(Aim of the task): All that is wanted is an exact copy of the lines below, starting at the one that contains "59 | C+ | 5.5 |" and running to the end.

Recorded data
* * *

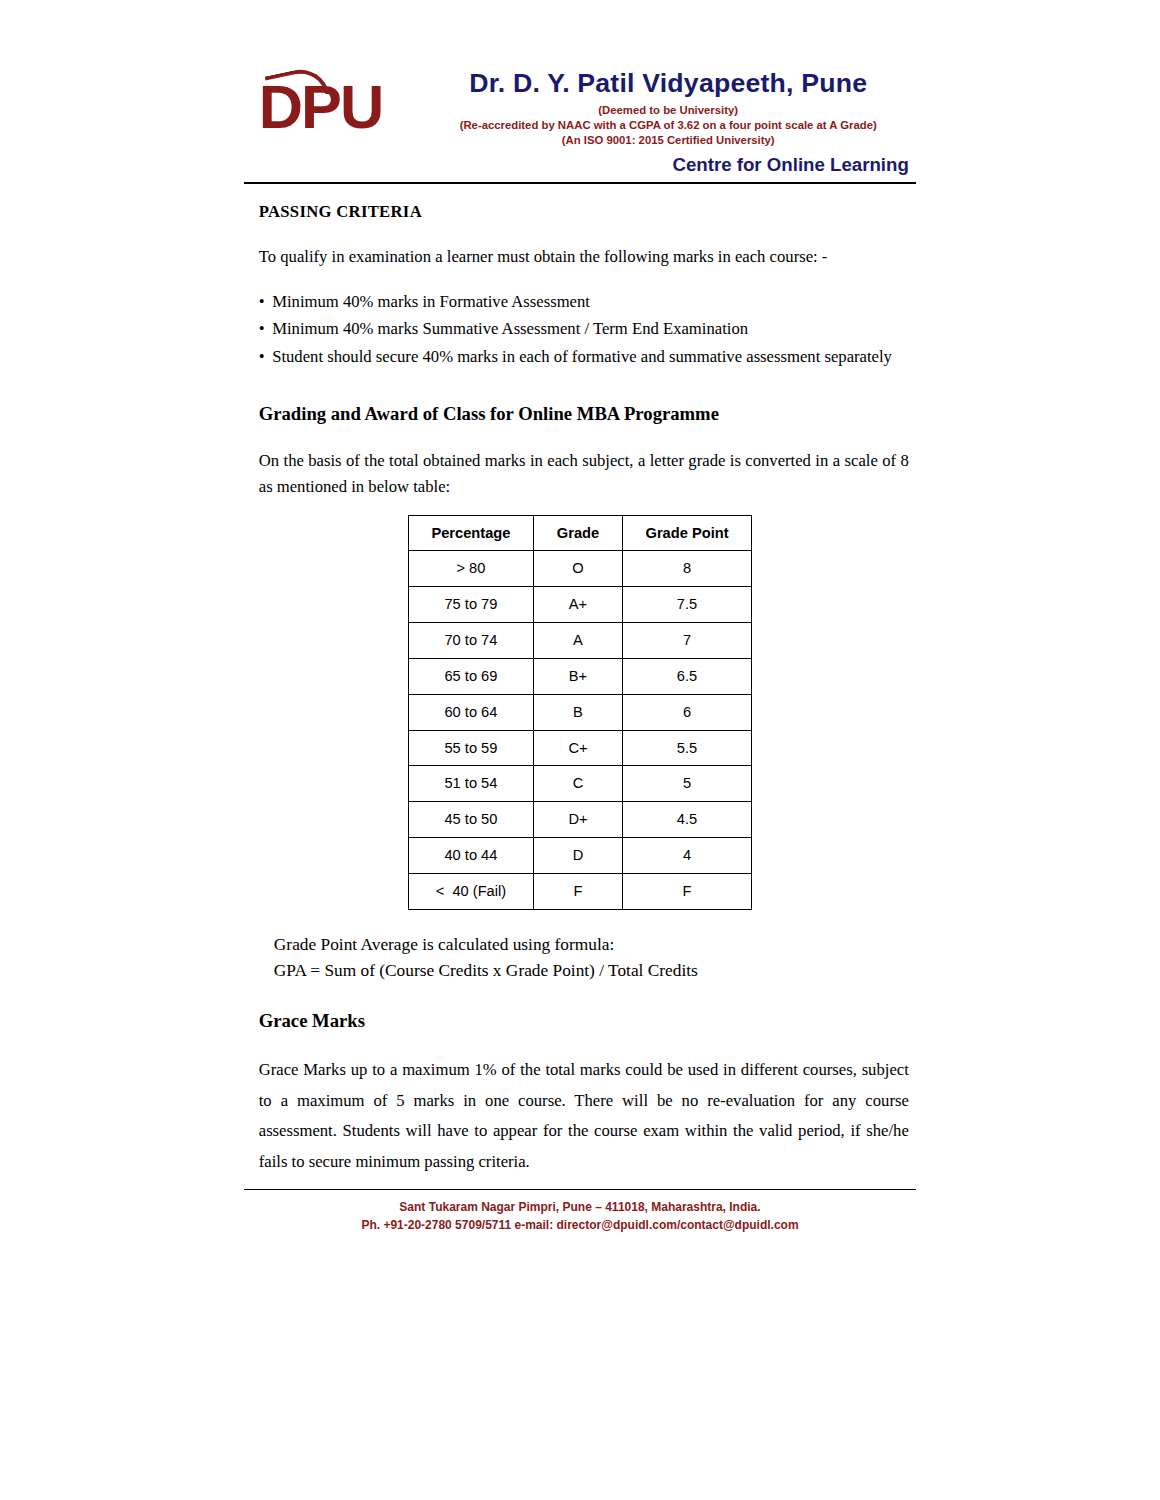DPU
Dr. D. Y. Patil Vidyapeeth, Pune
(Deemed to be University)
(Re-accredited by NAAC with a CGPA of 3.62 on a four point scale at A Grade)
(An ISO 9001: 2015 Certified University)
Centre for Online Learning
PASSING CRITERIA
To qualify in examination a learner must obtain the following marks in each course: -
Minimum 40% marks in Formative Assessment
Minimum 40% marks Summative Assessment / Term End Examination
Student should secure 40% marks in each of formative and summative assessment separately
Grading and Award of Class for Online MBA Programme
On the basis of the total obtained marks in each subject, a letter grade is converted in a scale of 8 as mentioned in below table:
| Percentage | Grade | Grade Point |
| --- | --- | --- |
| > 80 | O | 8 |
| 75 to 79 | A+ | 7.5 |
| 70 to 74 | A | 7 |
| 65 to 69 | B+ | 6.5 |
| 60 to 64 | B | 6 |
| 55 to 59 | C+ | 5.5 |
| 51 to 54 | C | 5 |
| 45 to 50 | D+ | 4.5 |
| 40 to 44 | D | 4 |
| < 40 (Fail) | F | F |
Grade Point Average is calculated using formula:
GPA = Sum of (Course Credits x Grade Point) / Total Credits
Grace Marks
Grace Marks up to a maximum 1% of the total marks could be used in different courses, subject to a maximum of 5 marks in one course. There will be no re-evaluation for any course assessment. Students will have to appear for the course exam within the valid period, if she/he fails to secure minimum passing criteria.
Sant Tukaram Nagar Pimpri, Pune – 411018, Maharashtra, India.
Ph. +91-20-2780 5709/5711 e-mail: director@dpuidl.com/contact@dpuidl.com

* * *

(Answer area):
| 55 to 59 | C+ | 5.5 |
| 51 to 54 | C | 5 |
| 45 to 50 | D+ | 4.5 |
| 40 to 44 | D | 4 |
| < 40 (Fail) | F | F |
Grade Point Average is calculated using formula:
GPA = Sum of (Course Credits x Grade Point) / Total Credits
Grace Marks
Grace Marks up to a maximum 1% of the total marks could be used in different courses, subject to a maximum of 5 marks in one course. There will be no re-evaluation for any course assessment. Students will have to appear for the course exam within the valid period, if she/he fails to secure minimum passing criteria.
Sant Tukaram Nagar Pimpri, Pune – 411018, Maharashtra, India.
Ph. +91-20-2780 5709/5711 e-mail: director@dpuidl.com/contact@dpuidl.com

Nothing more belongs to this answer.